With the aforementioned modifications implemented, the WHOQOL-BREF can be considered a valid instrument for the assessment of HRQOL in individuals with chronic headache. However, as the analysis has shown, some items are prone to DIF related to sex. This corresponds to findings from research that has been conducted in other settings [44, 51]. Although in the present study DIF was small in size, this potential bias, in general, needs to be taken into account to ensure valid estimates when comparing HRQOL between males and females. Latent variable modeling provides a valuable approach for this purpose and also allows to take into account the aforementioned modifications in terms added error covariances [36].

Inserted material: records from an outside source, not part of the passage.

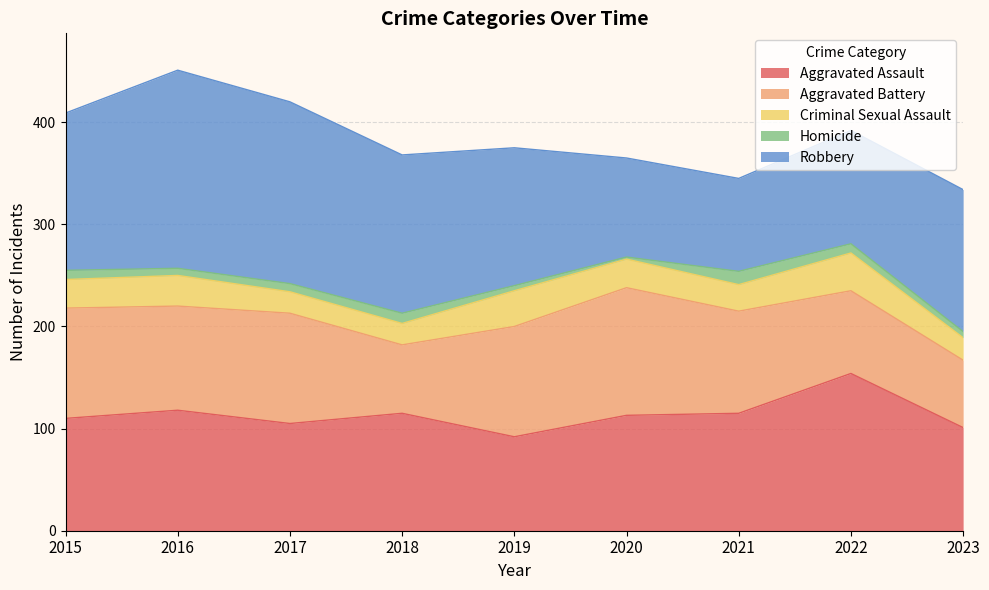

The Aggravated Assault series shows 176 at 2018. True or false?

False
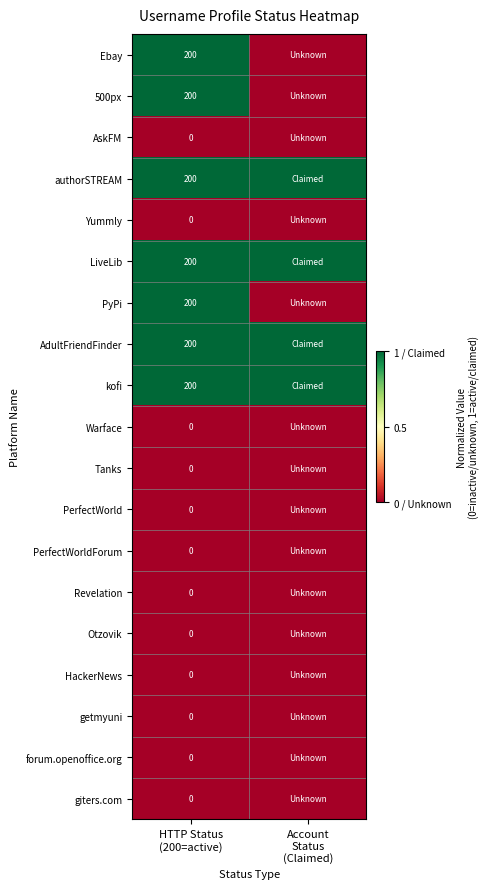

How many categories are shown in the chart?

2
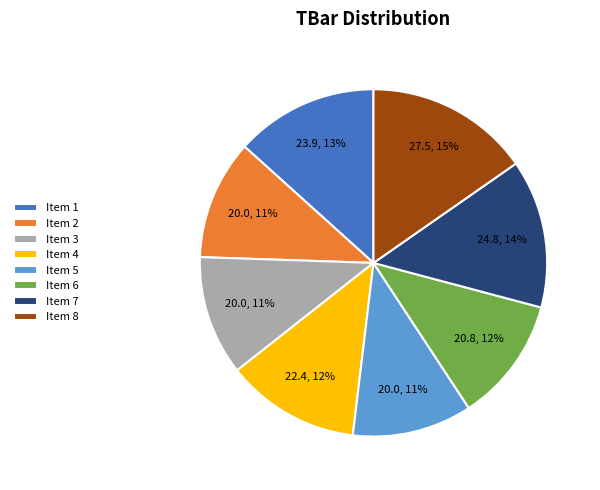

How many slices are in this pie chart?

8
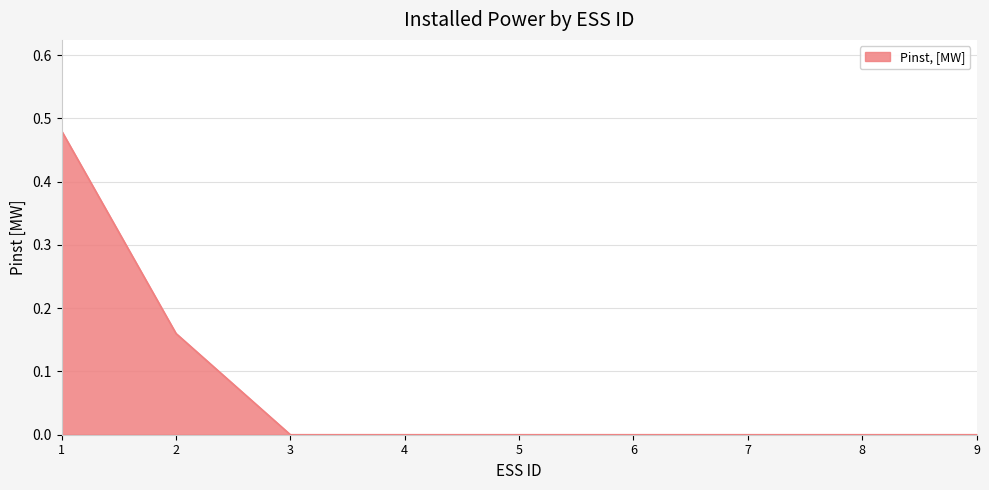

True or false: the data shows 0.2 at 5.

False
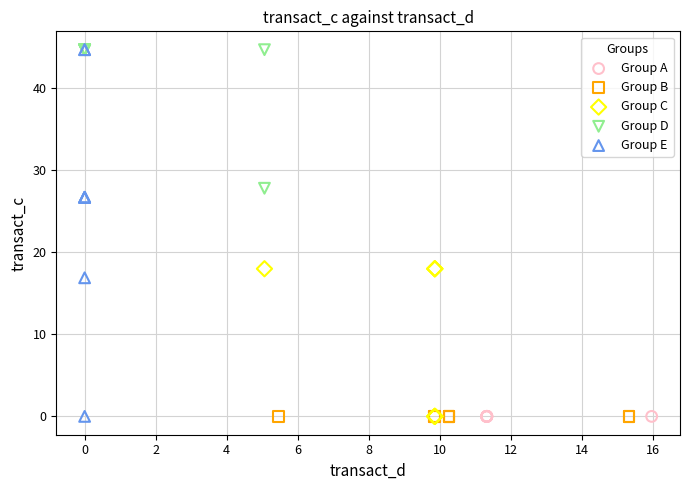

What are all the series names shown in the legend?

Group A, Group B, Group C, Group D, Group E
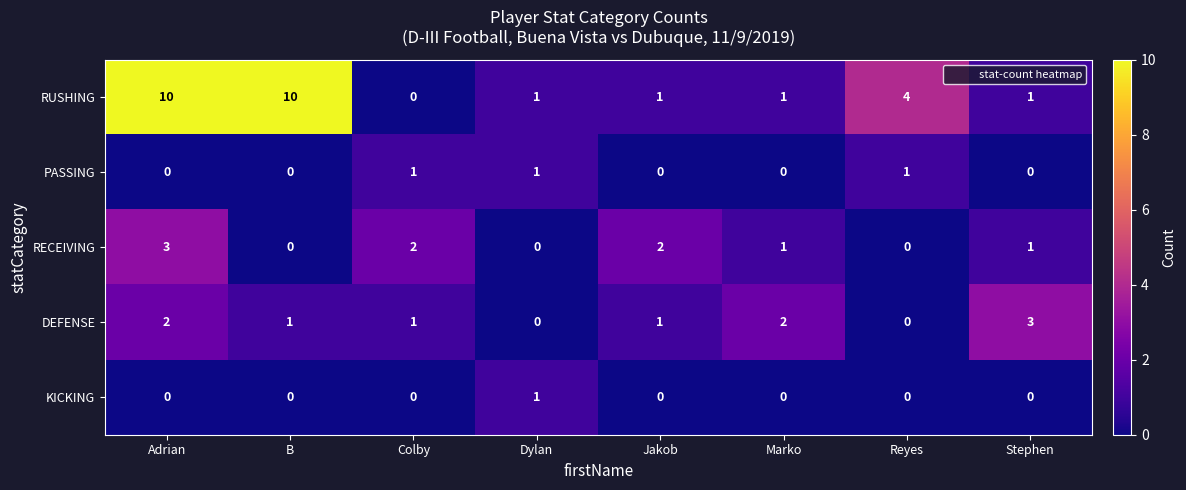

Which series changed the most between B and Dylan?

RUSHING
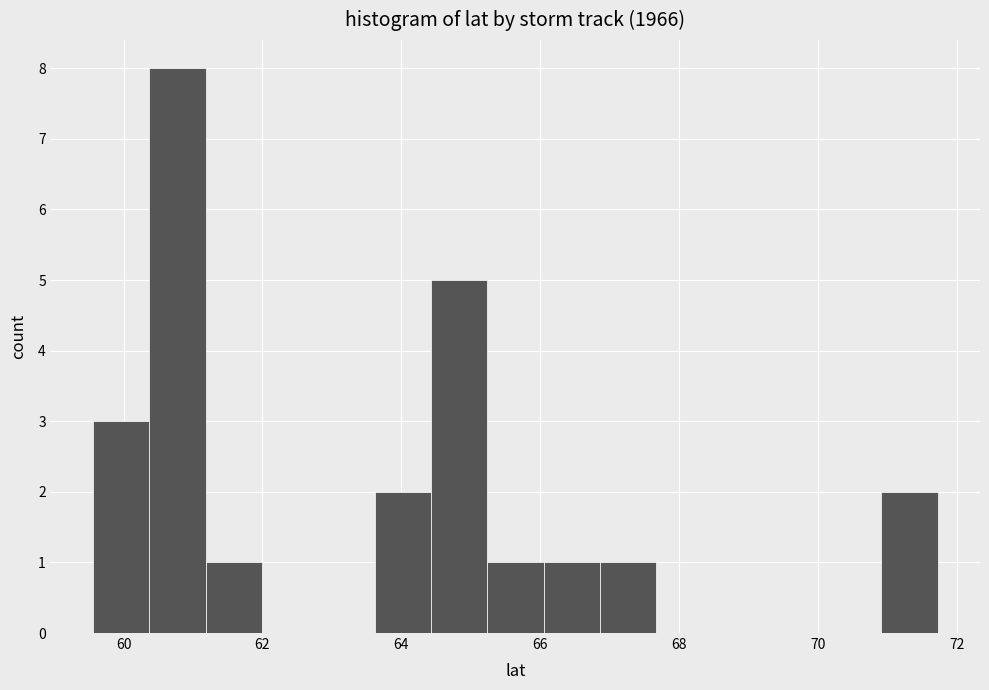

Reading left to right, transcribe this chart: for each bar, give the range it covers on the x-axis and its height. Neither the bar edges nor the heights are printed on the chart, so give them approximately, as read against the axes.

59.6 to 60.4: 3
60.4 to 61.2: 8
61.2 to 62.0: 1
62.0 to 62.8: 0
62.8 to 63.6: 0
63.6 to 64.4: 2
64.4 to 65.2: 5
65.2 to 66.0: 1
66.0 to 66.8: 1
66.8 to 67.6: 1
67.6 to 68.4: 0
68.4 to 69.2: 0
69.2 to 70.0: 0
70.0 to 71.0: 0
71.0 to 71.8: 2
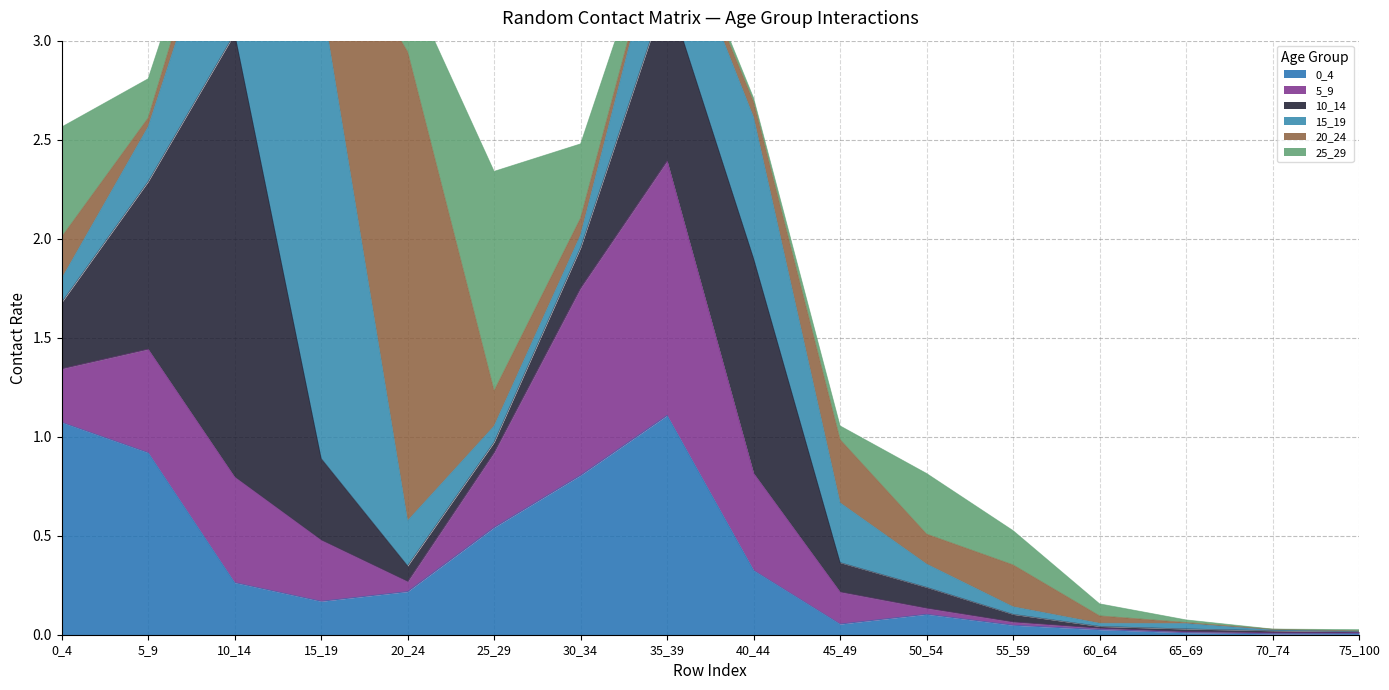

Reading right to left, what are all the values shown in this chart?

0_4: 0.0	0.0	0.0	0.0	0.0	0.1	0.1	0.3	1.1	0.8	0.5	0.2	0.2	0.3	0.9	1.1
5_9: 0.0	0.0	0.0	0.0	0.0	0.0	0.2	0.5	1.3	0.9	0.4	0.1	0.3	0.5	0.5	0.3
10_14: 0.0	0.0	0.0	0.0	0.0	0.1	0.1	1.1	0.9	0.2	0.1	0.1	0.4	2.2	0.8	0.3
15_19: 0.0	0.0	0.0	0.0	0.0	0.1	0.3	0.7	0.5	0.1	0.1	0.2	2.3	0.9	0.3	0.1
20_24: 0.0	0.0	0.0	0.0	0.2	0.2	0.3	0.1	0.0	0.1	0.2	2.4	0.4	0.2	0.0	0.2
25_29: 0.0	0.0	0.0	0.1	0.2	0.3	0.1	0.0	0.0	0.4	1.1	0.4	0.1	0.1	0.2	0.6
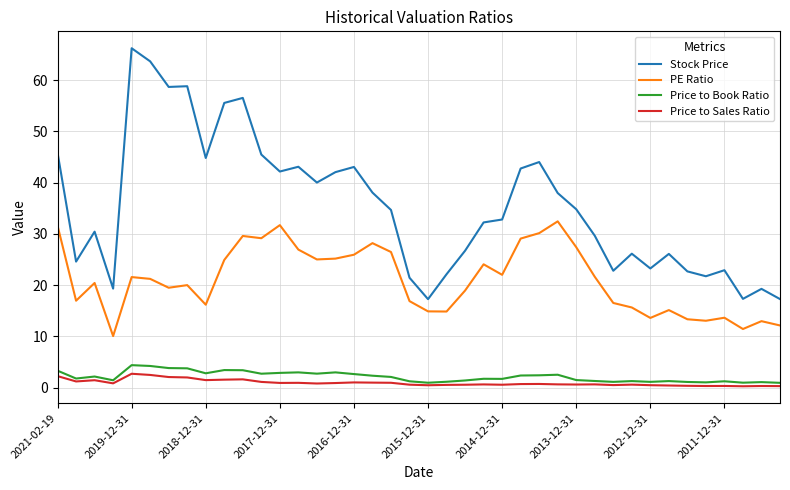

Which series has the largest total across all categories?

Stock Price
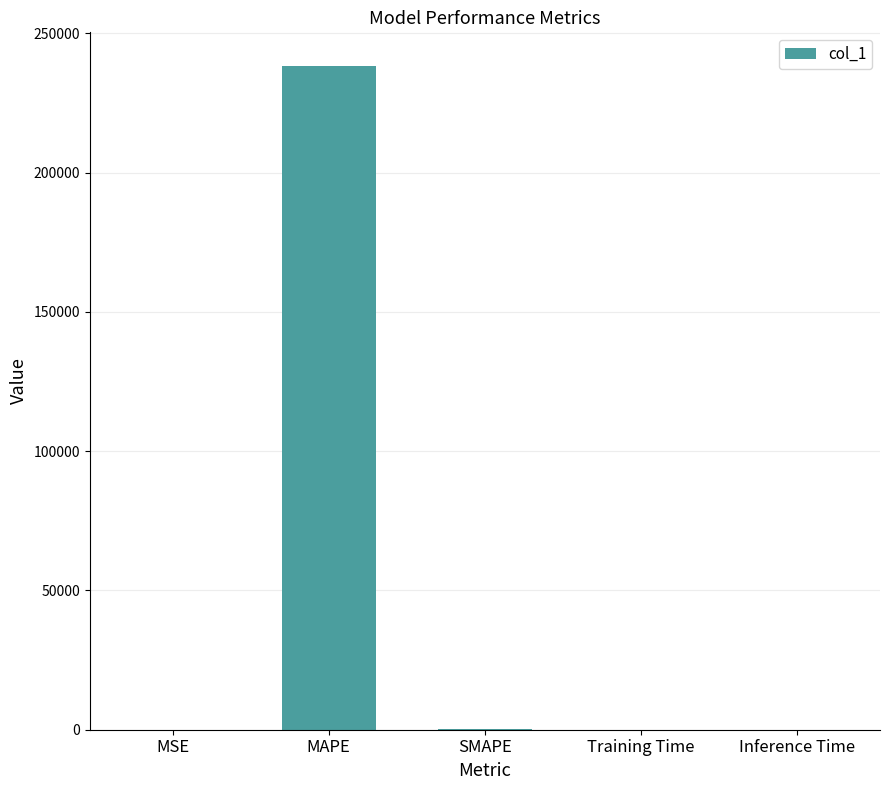

At which category does the chart reach its peak across all series?

MAPE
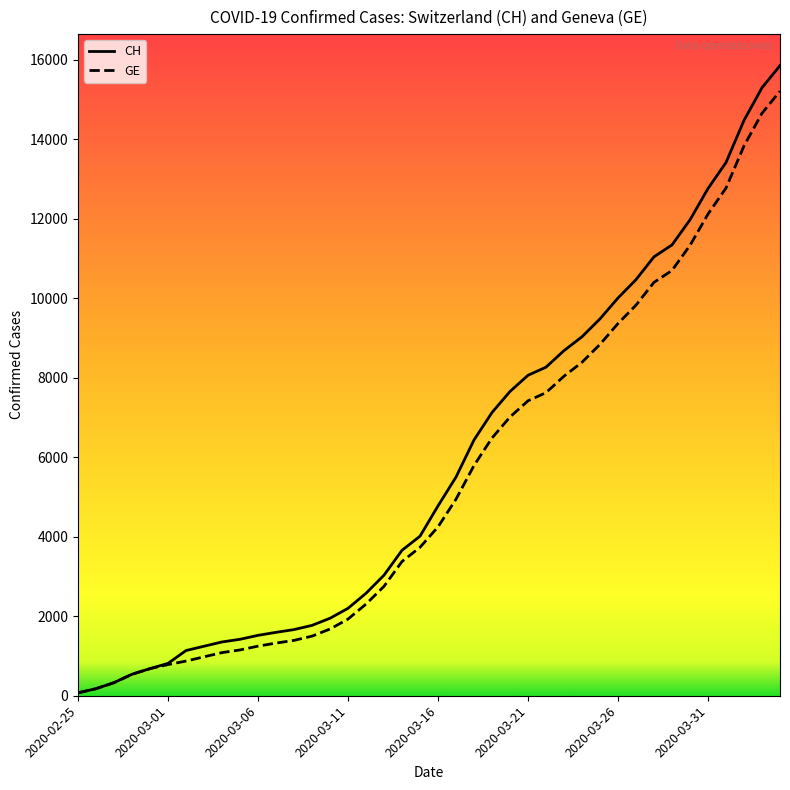

What is the highest value of the GE series?

15208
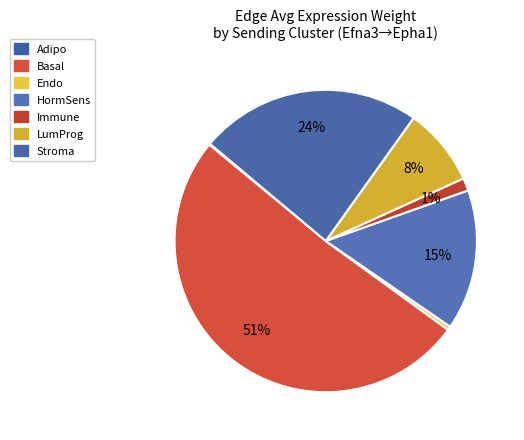

Between HormSens and Stroma, which is larger?

Stroma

To the best of the author’s knowledge, this is the first study which examines the psychometric properties of the WHOQOL-BREF in a population with headache disorders. Strength of the present study are its large and nationwide sample as well as the high quality of the data collection [32]. Limitations particularly concern its narrow focus on the population in Austria and chronic headache in general. Future studies should further examine whether the results of the present investigation are also applicable to the study of the HRQOL of individuals with different subtypes of headache and of those who live in other language regions [52]. Furthermore, also other domains of validity of the WHOQOL-BREF in individuals with headache disorders, such as content, convergent and divergent validity need to be explored. Finally, the sources of model ill-fit identified in this study as well as in previous investigations could indicate some general problems of the WHOQOL-BREF measurement model, which should be further investigated in future research, both on headache disorders as well as on other conditions.

Conclusion

The WHOQOL-BREF is frequently used for the assessment of HRQOL among individuals with chronic conditions. The present study shows that after some modifications the WHOQOL-BREF can also be considered valid for the assessment of HRQOL among individuals with chronic headache. Because of these modifications and the questionnaire’s susceptibility for differential item functioning, a latent variable framework should be employed for the analysis.